The whole way to Tijuana, I’d wanted to fuck her, to see what was different, to touch this definition at the center and unearth its meaning. To dig through our separateness and feel what it meant to own someone. Until then, I would be at this same loss for understanding. I’d had half a hard-on the whole way south, and it wasn’t the curve of her breast under her shirt, though that was as arousing as always. She was beautiful, and I knew she always would be to me. The source of my arousal was deeper. I wanted to fuck her to find this shared core.

But there had been matters. Things. First thing, get past the line in the sand. Then get a place to hole up for the night. As we’d waited in the bar for the hotel to clean the room, we found out about her brother.

Jonathan, who I’d met once, was as sick as a man could be. I couldn’t take her from her family just yet. I couldn’t do that to her. As if he were my own family, I had to go back, for her, for our shared fate, for that connection in the marrow. I didn’t even want to return to LA for myself, but knew I was going as surely as my balls ached.
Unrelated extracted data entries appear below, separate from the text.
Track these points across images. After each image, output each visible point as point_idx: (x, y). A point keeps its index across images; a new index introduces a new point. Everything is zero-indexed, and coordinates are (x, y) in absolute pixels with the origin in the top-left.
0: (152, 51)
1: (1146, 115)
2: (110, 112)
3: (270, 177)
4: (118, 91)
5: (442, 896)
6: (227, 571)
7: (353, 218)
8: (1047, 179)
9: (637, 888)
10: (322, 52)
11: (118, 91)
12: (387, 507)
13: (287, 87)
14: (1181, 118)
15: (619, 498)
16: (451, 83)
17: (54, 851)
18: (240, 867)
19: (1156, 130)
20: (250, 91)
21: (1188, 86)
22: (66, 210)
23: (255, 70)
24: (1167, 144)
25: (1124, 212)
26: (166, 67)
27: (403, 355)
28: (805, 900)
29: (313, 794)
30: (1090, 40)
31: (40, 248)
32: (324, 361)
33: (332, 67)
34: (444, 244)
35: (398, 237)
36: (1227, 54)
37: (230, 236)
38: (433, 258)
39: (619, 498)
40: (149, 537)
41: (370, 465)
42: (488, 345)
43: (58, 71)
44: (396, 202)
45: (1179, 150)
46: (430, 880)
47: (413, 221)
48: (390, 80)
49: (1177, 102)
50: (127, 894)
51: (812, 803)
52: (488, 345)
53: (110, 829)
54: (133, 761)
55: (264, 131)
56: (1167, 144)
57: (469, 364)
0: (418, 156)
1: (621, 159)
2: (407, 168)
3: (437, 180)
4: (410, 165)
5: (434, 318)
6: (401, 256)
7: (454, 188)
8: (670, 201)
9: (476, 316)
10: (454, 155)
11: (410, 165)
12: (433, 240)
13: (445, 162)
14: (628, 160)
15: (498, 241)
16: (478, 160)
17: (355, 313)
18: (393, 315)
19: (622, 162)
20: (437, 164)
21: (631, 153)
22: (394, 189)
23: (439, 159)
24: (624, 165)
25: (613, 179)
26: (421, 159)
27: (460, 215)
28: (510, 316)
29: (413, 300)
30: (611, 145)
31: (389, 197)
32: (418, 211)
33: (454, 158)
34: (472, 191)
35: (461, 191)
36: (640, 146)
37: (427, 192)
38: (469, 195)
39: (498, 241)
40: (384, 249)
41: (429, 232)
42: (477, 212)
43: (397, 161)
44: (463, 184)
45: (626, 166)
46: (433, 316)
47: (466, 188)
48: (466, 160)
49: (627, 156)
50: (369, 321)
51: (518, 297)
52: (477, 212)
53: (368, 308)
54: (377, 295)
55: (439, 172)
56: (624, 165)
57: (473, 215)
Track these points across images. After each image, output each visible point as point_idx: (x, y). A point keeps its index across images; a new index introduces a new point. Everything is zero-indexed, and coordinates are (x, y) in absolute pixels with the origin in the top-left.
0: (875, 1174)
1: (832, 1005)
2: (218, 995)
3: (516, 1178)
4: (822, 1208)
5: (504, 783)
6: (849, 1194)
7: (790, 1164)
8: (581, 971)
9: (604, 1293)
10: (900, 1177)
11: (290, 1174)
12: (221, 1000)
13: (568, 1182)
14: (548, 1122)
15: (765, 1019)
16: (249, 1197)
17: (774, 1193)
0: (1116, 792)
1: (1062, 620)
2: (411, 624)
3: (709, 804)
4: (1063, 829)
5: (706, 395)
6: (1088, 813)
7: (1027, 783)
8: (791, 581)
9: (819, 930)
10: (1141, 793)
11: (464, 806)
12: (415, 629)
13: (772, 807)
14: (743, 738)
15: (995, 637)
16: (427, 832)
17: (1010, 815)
So on the beach, I’d spoken to her about plans. None of it meant anything, because plans changed in the doing, but we agreed on a goal and a first step, which had to be undertaken immediately.

I called my father, who cursed me for breaking his heart with my death on the one hand and being alive with the other. He’d arranged the marriage I’d run from.

“Do you understand what this means? Do you understand the level of betrayal?”

He was almost too enraged to speak, but he gave me the number for a man who knew a guy who could forge two passports.

I thanked him, but he’d hung up before I finished. My father’s reaction hurt me, but it hadn’t surprised me. I didn’t know if I could ever repair things with him. Which was too bad. I loved him.